[Difference listings]
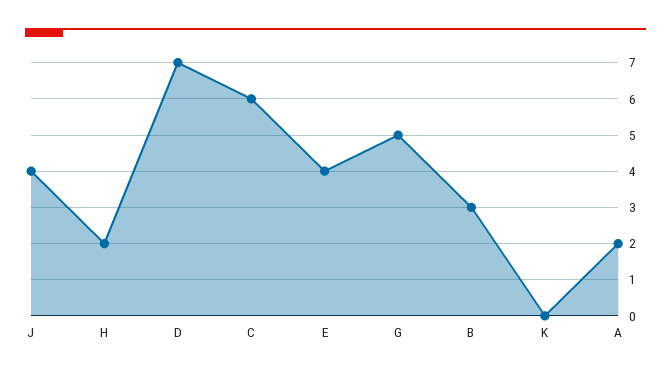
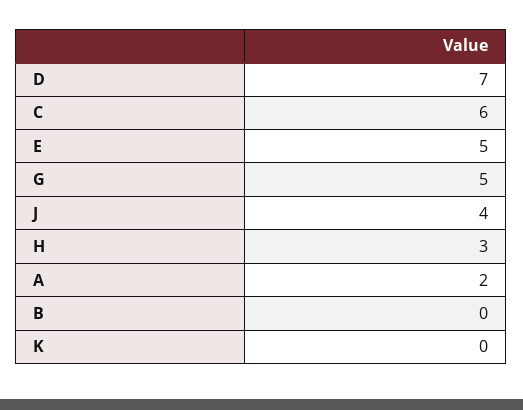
H: 2 -> 3
E: 4 -> 5
B: 3 -> 0

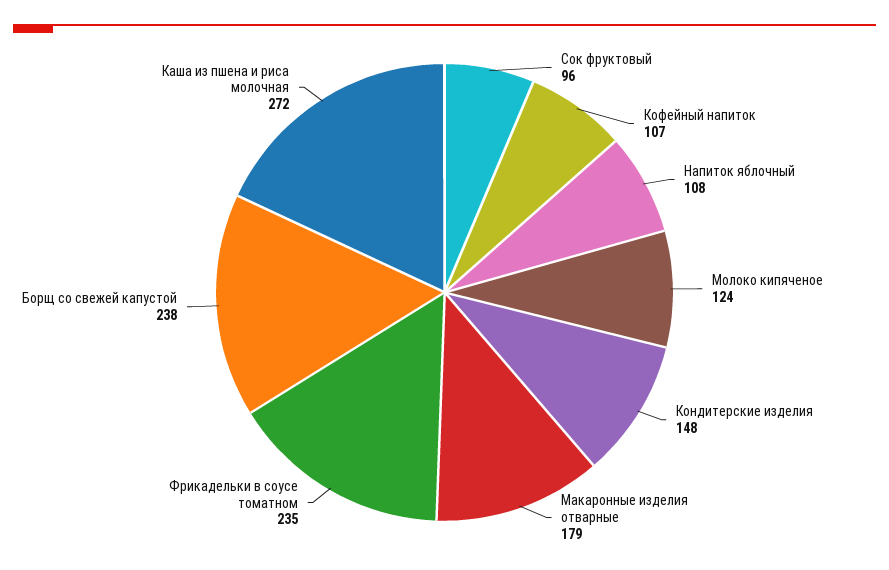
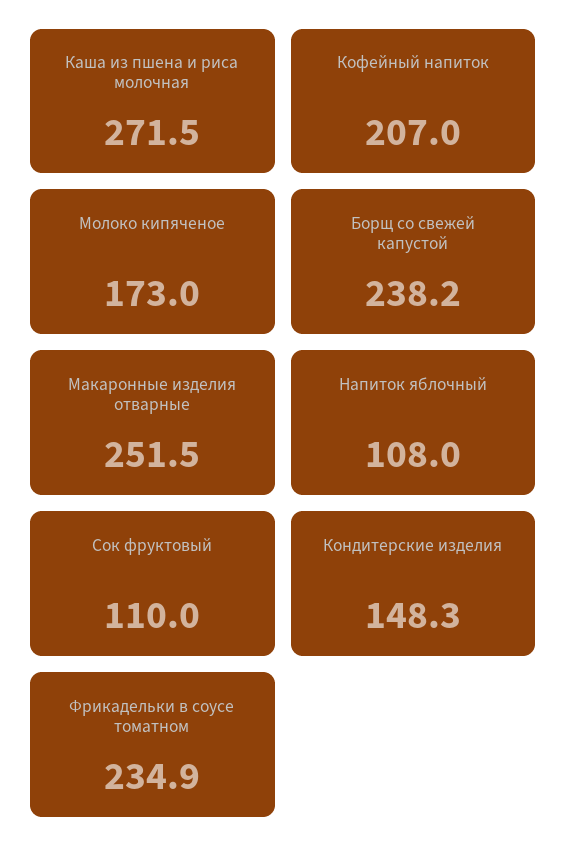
Сок фруктовый: 96 -> 110
Кофейный напиток: 107 -> 207
Молоко кипяченое: 124 -> 173
Макаронные изделия отварные: 179 -> 251.5

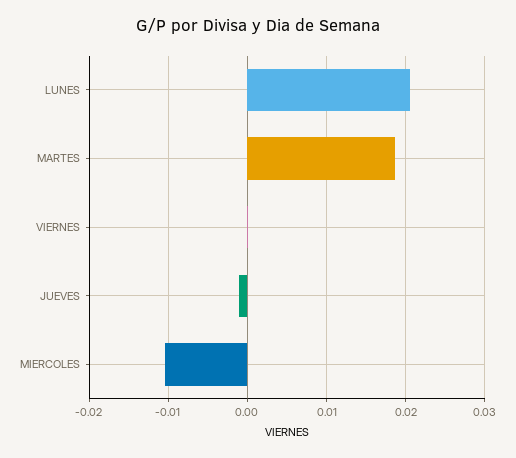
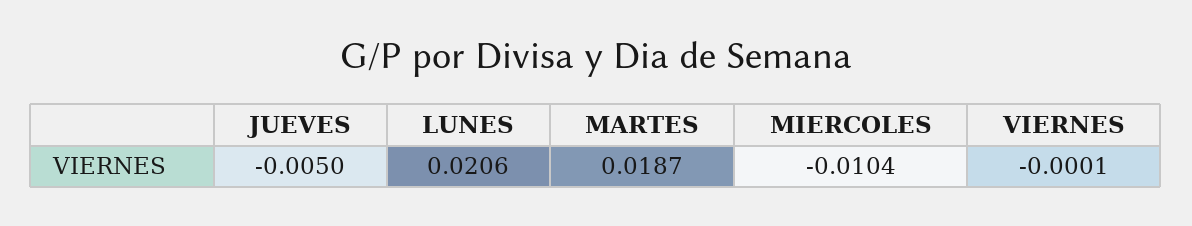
JUEVES: -0.001 -> -0.005

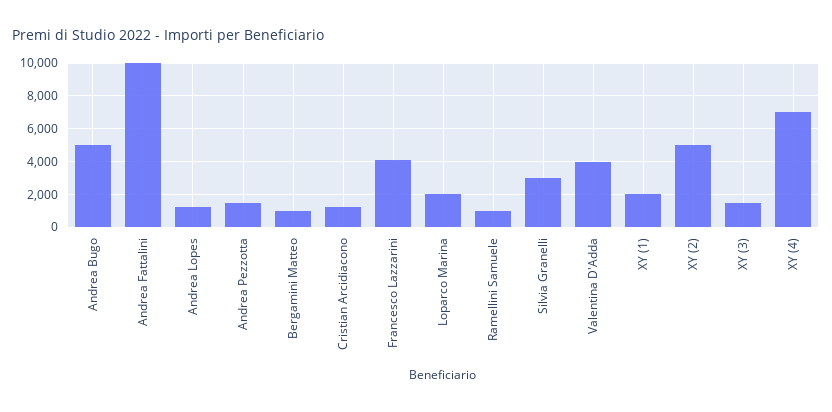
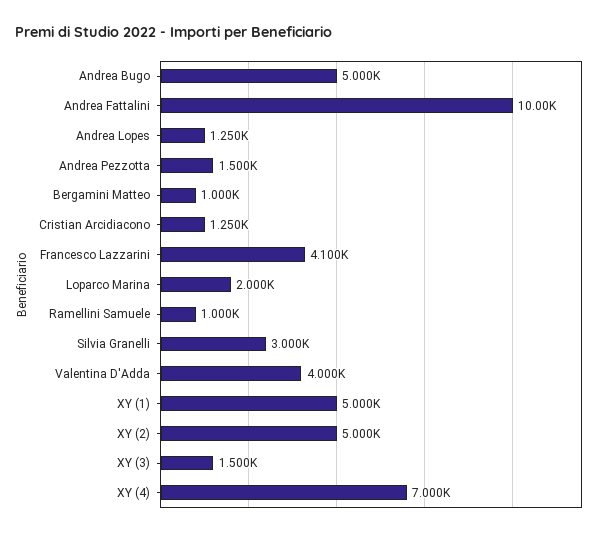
XY (1): 2000 -> 5000

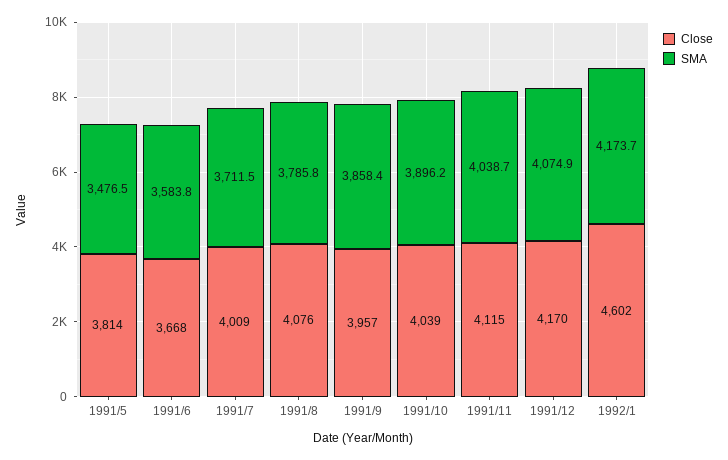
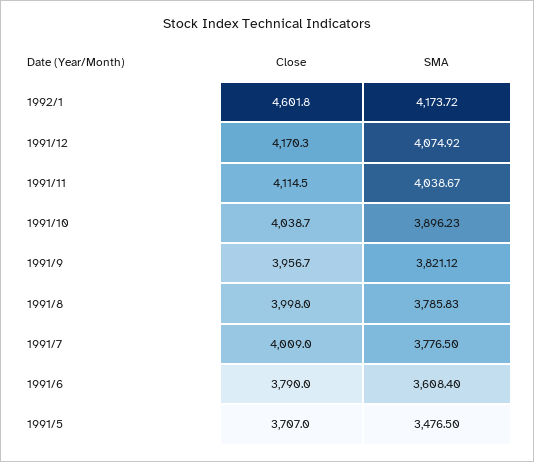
Close, 1991/5: 3814 -> 3707
Close, 1991/6: 3668 -> 3790
SMA, 1991/6: 3583.8 -> 3608.4
SMA, 1991/7: 3711.5 -> 3776.5
Close, 1991/8: 4076 -> 3998
SMA, 1991/9: 3858.4 -> 3821.12

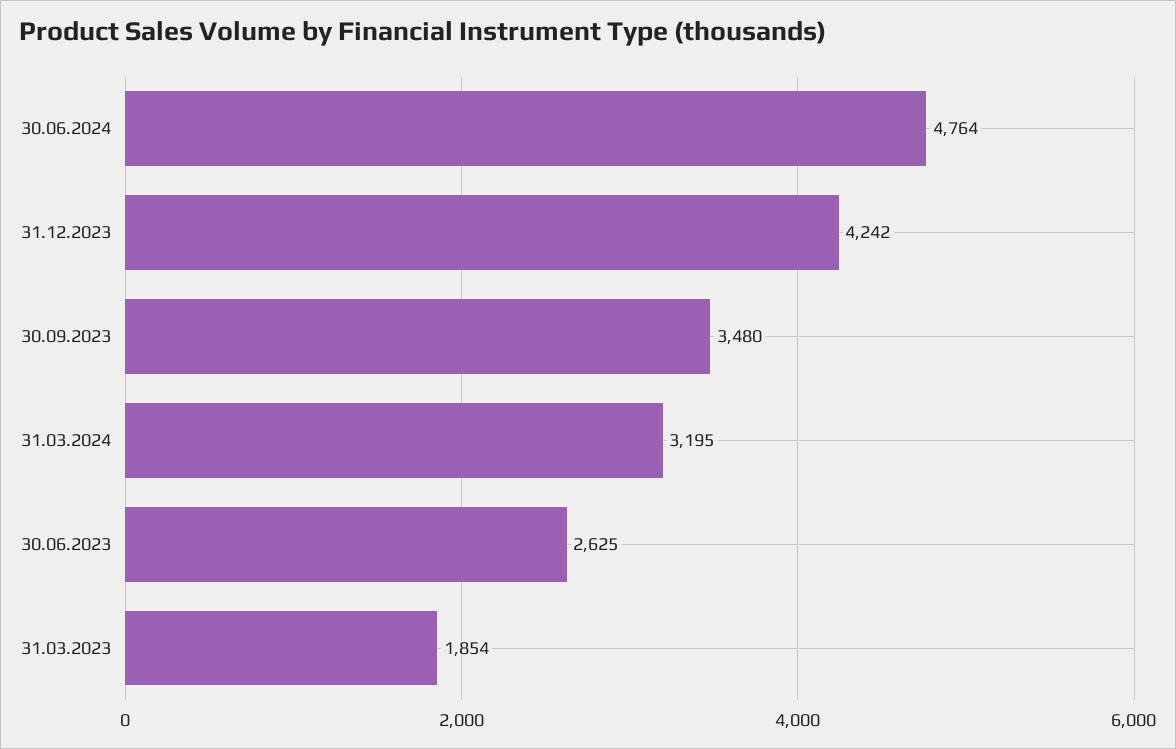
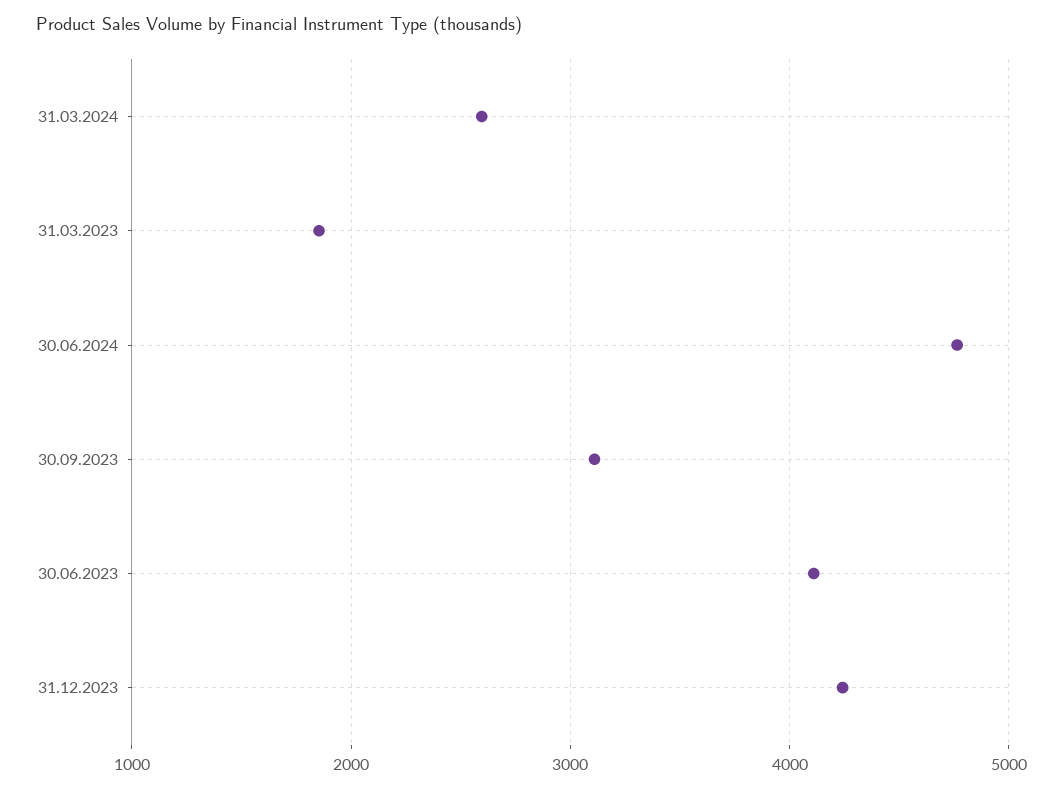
30.09.2023: 3480 -> 3100
31.03.2024: 3195 -> 2600
30.06.2023: 2625 -> 4100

- Work to complete
An acceptable answer consists of the lines above from the one holding "Молоко кипяченое: 124 -> 173" to the end of the data, repeated exactly and containing no pictures.

- Response below
Молоко кипяченое: 124 -> 173
Макаронные изделия отварные: 179 -> 251.5

JUEVES: -0.001 -> -0.005

XY (1): 2000 -> 5000

Close, 1991/5: 3814 -> 3707
Close, 1991/6: 3668 -> 3790
SMA, 1991/6: 3583.8 -> 3608.4
SMA, 1991/7: 3711.5 -> 3776.5
Close, 1991/8: 4076 -> 3998
SMA, 1991/9: 3858.4 -> 3821.12

30.09.2023: 3480 -> 3100
31.03.2024: 3195 -> 2600
30.06.2023: 2625 -> 4100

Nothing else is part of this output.